Tuesday, July 19, 2011

Military

My daughter is contemplating entering the military after high school.

At first, she wanted to go to the Air Force Academy, but determined that her grades, though good, were not good enough. Now she's thinking about looking at colleges with a decent ROTC program. She said that she didn't want to go into the Army, or the Navy, but today, when I told her that she'd gotten a call from a local Navy recruiter, she returned the call, and ended up going over to spend about an hour talking to him. As part of that, she took a preliminary qualifying test. Passing is 50. Max is 100. She got a 94, and therefore got the recruiters sudden attention. He said things to her like You would have to take a three hour examination, but if you pass that, you could qualify for some of our most difficult programs. Like what? she asked. Like working with our nuclear program. Very challenging. Initial signing bonus of $15,000 for a five to six year committment; reenlistment bonuses above $50,000.

He got her attention.

We tossed some cold water on it -- talk with colleges first, life as an officer tends to be better than life as an enlisted person, recruiters lie,possible future bonuses can vanish, trust nothing that isn't on paper with your name attached, know what you're getting into, don't rush into anything, keep your options open. You've got plenty of time.

I hadn't planned for her to begin her independent life quite so soon. I had thought college, first couple of years living at home while she gets basic credits, then perhaps moving away....and ROTC, or OTS.... Enlisted? Yeah, thats okay, I guess - it's what I did, later becoming an officer, and that turned out okay - but for MY daughter? Well... maybe not. She's smarter than I was, then. She can do better. Still, didn't we always say she should live her own life?

This is coming at me a little fast. I want her to slow down for her.... but also for me.

3 comments:

STAG said...

The recruiter lied to me!

Cannot believe how many times I heard that. More to the point, the recruiter will not say anything that is an outright lie, but she may well put a spin on it to make it sound good.

Fact is she is there to serve her country FIRST (which means going anywhere they want to shove her). Education, travel, experience, those are nice perks, but are NOT the reason they want her.

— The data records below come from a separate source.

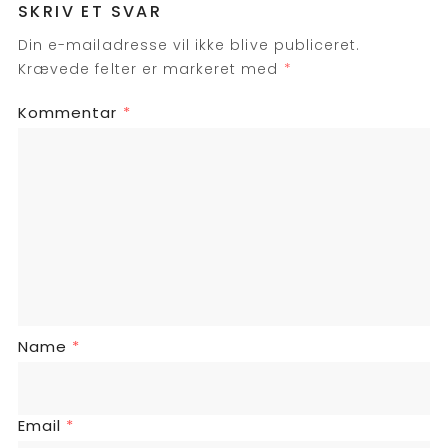
SKRIV ET SVAR
Din e-mailadresse vil ikke blive publiceret.
Krævede felter er markeret med
*
Kommentar
*
Name
*
Email
*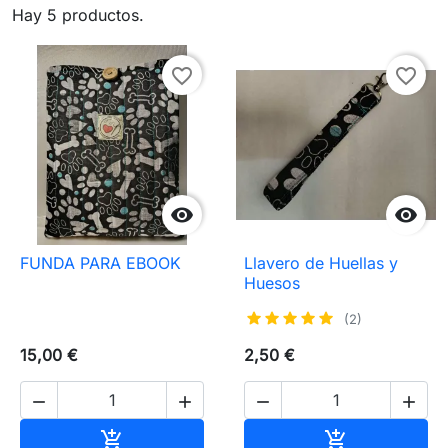
Hay 5 productos.
favorite_border
favorite_border


FUNDA PARA EBOOK
Llavero de Huellas y
Huesos
(2)
15,00 €
2,50 €




Añadir al carrito
Añadir al carr

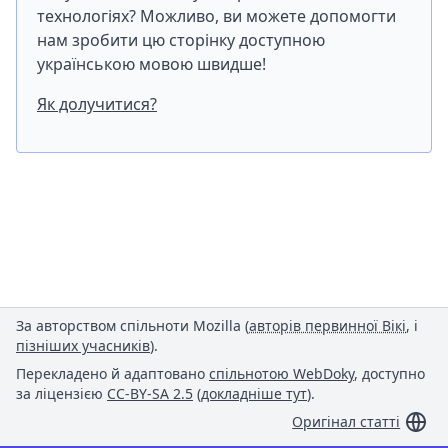
технологіях? Можливо, ви можете допомогти
нам зробити цю сторінку доступною
українською мовою швидше!
Як долучитися?
За авторством спільноти Mozilla (
авторів первинної Вікі
, і
пізніших учасників
).
Перекладено й адаптовано
спільнотою WebDoky
, доступно
за ліцензією
CC-BY-SA 2.5
(
докладніше тут
).
Оригінал статті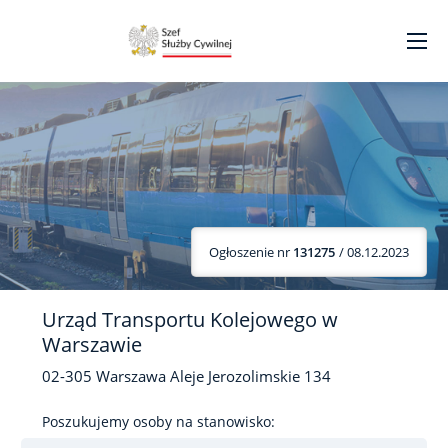
Ogłoszenie nr
131275
/ 08.12.2023
Urząd Transportu Kolejowego w
Warszawie
02-305
Warszawa
Aleje Jerozolimskie
134
Poszukujemy osoby na stanowisko: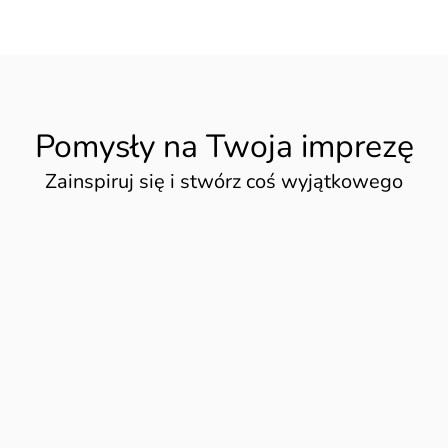
Jednorożec - personalizowane
Kotki
Kraina Lodu
Pomysły na Halloweenowe party
Pomysły na roczek dziecka
we święta
Upominki dla dzieci
Pomysły na Twoja imprezę
Zainspiruj się i stwórz coś wyjątkowego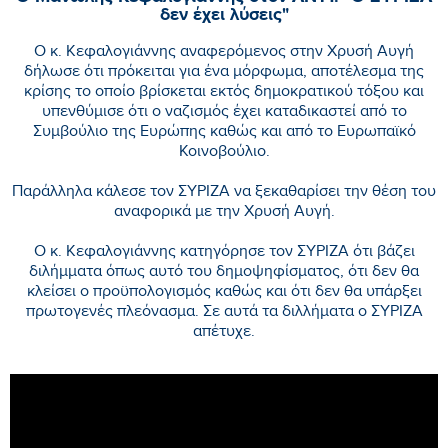
δεν έχει λύσεις"
Ο κ. Κεφαλογιάννης αναφερόμενος στην Χρυσή Αυγή
δήλωσε ότι πρόκειται για ένα μόρφωμα, αποτέλεσμα της
κρίσης το οποίο βρίσκεται εκτός δημοκρατικού τόξου και
υπενθύμισε ότι ο ναζισμός έχει καταδικαστεί από το
Συμβούλιο της Ευρώπης καθώς και από το Ευρωπαϊκό
Κοινοβούλιο.
Παράλληλα κάλεσε τον ΣΥΡΙΖΑ να ξεκαθαρίσει την θέση του
αναφορικά με την Χρυσή Αυγή.
Ο κ. Κεφαλογιάννης κατηγόρησε τον ΣΥΡΙΖΑ ότι βάζει
διλήμματα όπως αυτό του δημοψηφίσματος, ότι δεν θα
κλείσει ο προϋπολογισμός καθώς και ότι δεν θα υπάρξει
πρωτογενές πλεόνασμα. Σε αυτά τα διλλήματα ο ΣΥΡΙΖΑ
απέτυχε.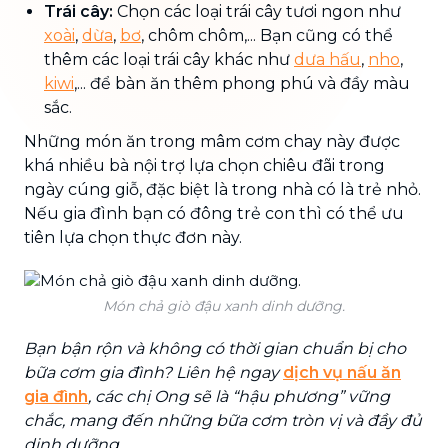
Trái cây:
Chọn các loại trái cây tươi ngon như
xoài
,
dừa
,
bơ
, chôm chôm,... Bạn cũng có thể
thêm các loại trái cây khác như
dưa hấu
,
nho
,
kiwi
,... để bàn ăn thêm phong phú và đầy màu
sắc.
Những món ăn trong mâm cơm chay này được
khá nhiều bà nội trợ lựa chọn chiêu đãi trong
ngày cúng giỗ, đặc biệt là trong nhà có là trẻ nhỏ.
Nếu gia đình bạn có đông trẻ con thì có thể ưu
tiên lựa chọn thực đơn này.
Món chả giò đậu xanh dinh dưỡng.
Bạn bận rộn và không có thời gian chuẩn bị cho
bữa cơm gia đình? Liên hệ ngay
dịch vụ nấu ăn
gia đình
, các chị Ong sẽ là “hậu phương” vững
chắc, mang đến những bữa cơm tròn vị và đầy đủ
dinh dưỡng.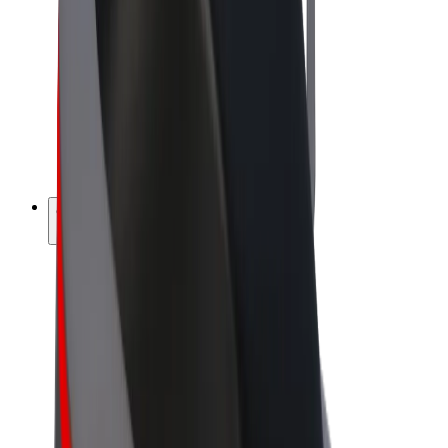
Bolt Market
Bolt Food
Bolt Drive
Bolt ბიზნესისთვის
ელ. ბაიკი
Bolt Plus
გამოიმუშავე Bolt-თან ერთად
მძღოლები
მძღოლის შემოსავლები
კურიერები
კურიერის შემოსავლები
Bolt Food პარტნიორები
ავტოპარკები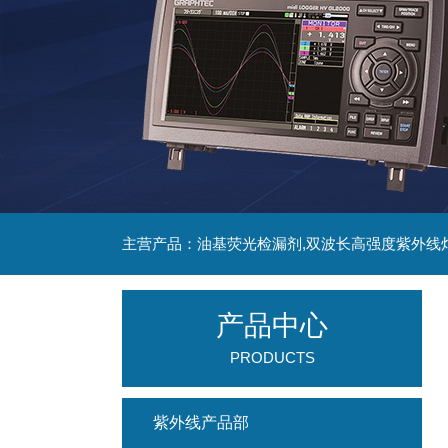
主营产品：油基荧光检漏剂,双波长高强度紫外线
产品中心
PRODUCTS
紫外线产品部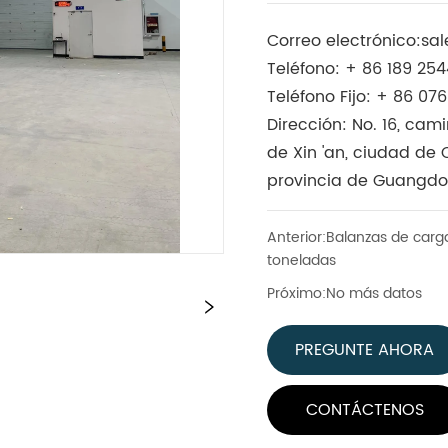
Correo electrónico:
sa
Teléfono: + 86 189 25
Teléfono Fijo: + 86 07
Dirección: No. 16, ca
de Xin 'an, ciudad de
provincia de Guangdo
Anterior:
Balanzas de carga
toneladas
Próximo:
No más datos
PREGUNTE AHORA
CONTÁCTENOS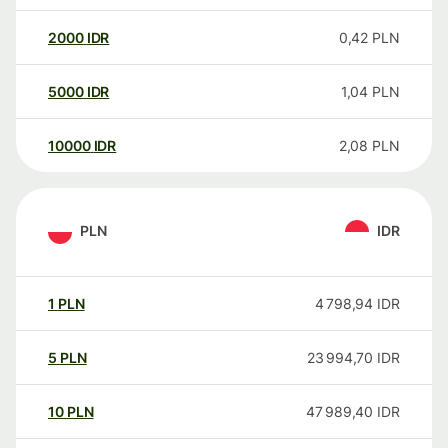
2000
IDR
0,42
PLN
5000
IDR
1,04
PLN
10000
IDR
2,08
PLN
PLN
IDR
1
PLN
4 798,94
IDR
5
PLN
23 994,70
IDR
10
PLN
47 989,40
IDR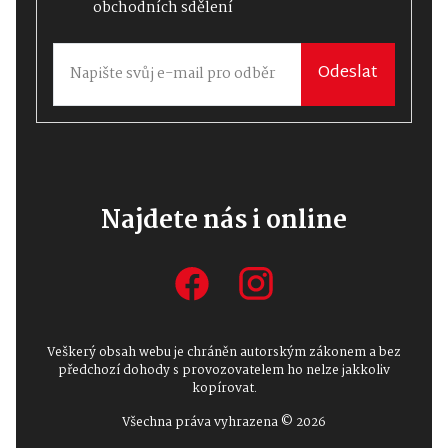
obchodních sdělení
Odeslat
Najdete nás i online
Veškerý obsah webu je chráněn autorským zákonem a bez
předchozí dohody s provozovatelem ho nelze jakkoliv
kopírovat.
Všechna práva vyhrazena © 2026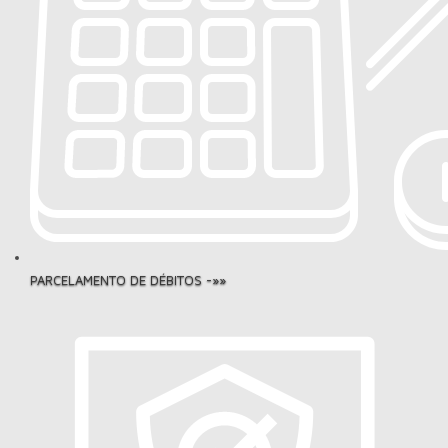
PARCELAMENTO DE DÉBITOS -»»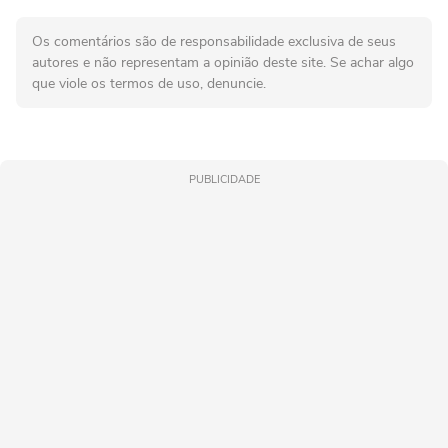
Os comentários são de responsabilidade exclusiva de seus
autores e não representam a opinião deste site. Se achar algo
que viole os termos de uso, denuncie.
PUBLICIDADE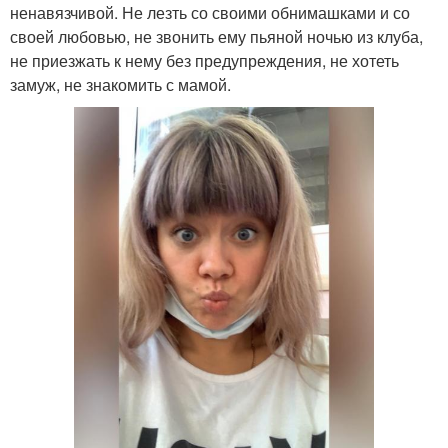
ненавязчивой. Не лезть со своими обнимашками и со
своей любовью, не звонить ему пьяной ночью из клуба,
не приезжать к нему без предупреждения, не хотеть
замуж, не знакомить с мамой.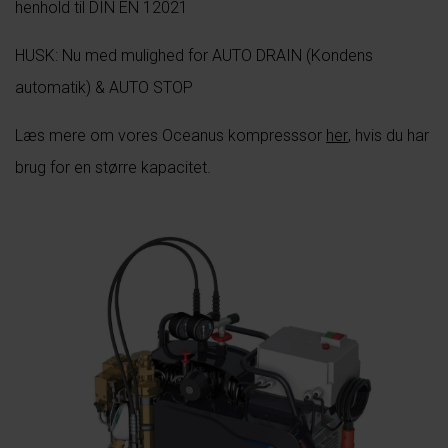
henhold til DIN EN 12021
HUSK: Nu med mulighed for AUTO DRAIN (Kondens
automatik) & AUTO STOP
Læs mere om vores Oceanus kompresssor
her
, hvis du har
brug for en større kapacitet.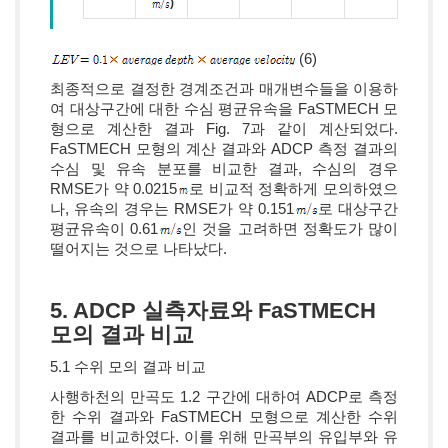
)
(6)
최종적으로 결정한 경계조건과 매개변수들을 이용하
여 대상구간에 대한 수심 평균유속을 FaSTMECH 모
형으로 계산한 결과 Fig. 7과 같이 계산되었다.
FaSTMECH 모형의 계산 결과와 ADCP 측정 결과의
수심 및 유속 분포를 비교한 결과, 수심의 경우
RMSE가 약 0.0215
로 비교적 정확하게 모의하였으
나, 유속의 경우는 RMSE가 약 0.151
로 대상구간
평균유속이 0.61
인 것을 고려하면 정확도가 많이
떨어지는 것으로 나타났다.
5. ADCP 실측자료와 FaSTMECH
모의 결과 비교
5.1 수위 모의 결과 비교
사행하천의 만곡도 1.2 구간에 대하여 ADCP로 측정
한 수위 결과와 FaSTMECH 모형으로 계산한 수위
결과를 비교하였다. 이를 위해 만곡부의 유입부와 유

They don't want her for the purpose of educating her. They want her to use her. If they have to educate her to get the chance to use her, well, so be it. Lots of people have and been the better for it. Lots of people have and not been the better for it. I happen to believe that the ones who have been better for it outnumber the ones who are not. YMMD.

(Just spent a couple of weeks in Cyprus trying to bring PTSD troopies back into the world. I recommend doing that first before deciding one way or the other. You are fairly close to Bethesda arn't you? Perhaps bring her into your local legion. Get some first hand answers to the questions she has not even thought to ask!)

YOU are her dad. You know what personalities thrive in the military environment. And which ones fail.

genderist said...

I'm so glad that right now I'm worried about diaper rash. As terrible as it is, I'm drinking all of these moments in short sips. I'm not ready to think about college and major life moves yet.

But I love that you share yours and I get to vicariously imagine her future while still focusing on diaper rash cream...

Cerulean Bill said...

I agree insofar as this is not a deal where she gets to pick what she wants to do, and the military has to oblige her. I actually think we ought to have compulsory military service, period...but I admit, I would feel differently if it meant my daughter could end up in a shooting war.

I think fondly of the diaper rash days. I don't regret anything about her life thus far; though it has rocketed by in classic fashion, she has been and continues to be a joy and a delight. I imagine yours is and will be, too.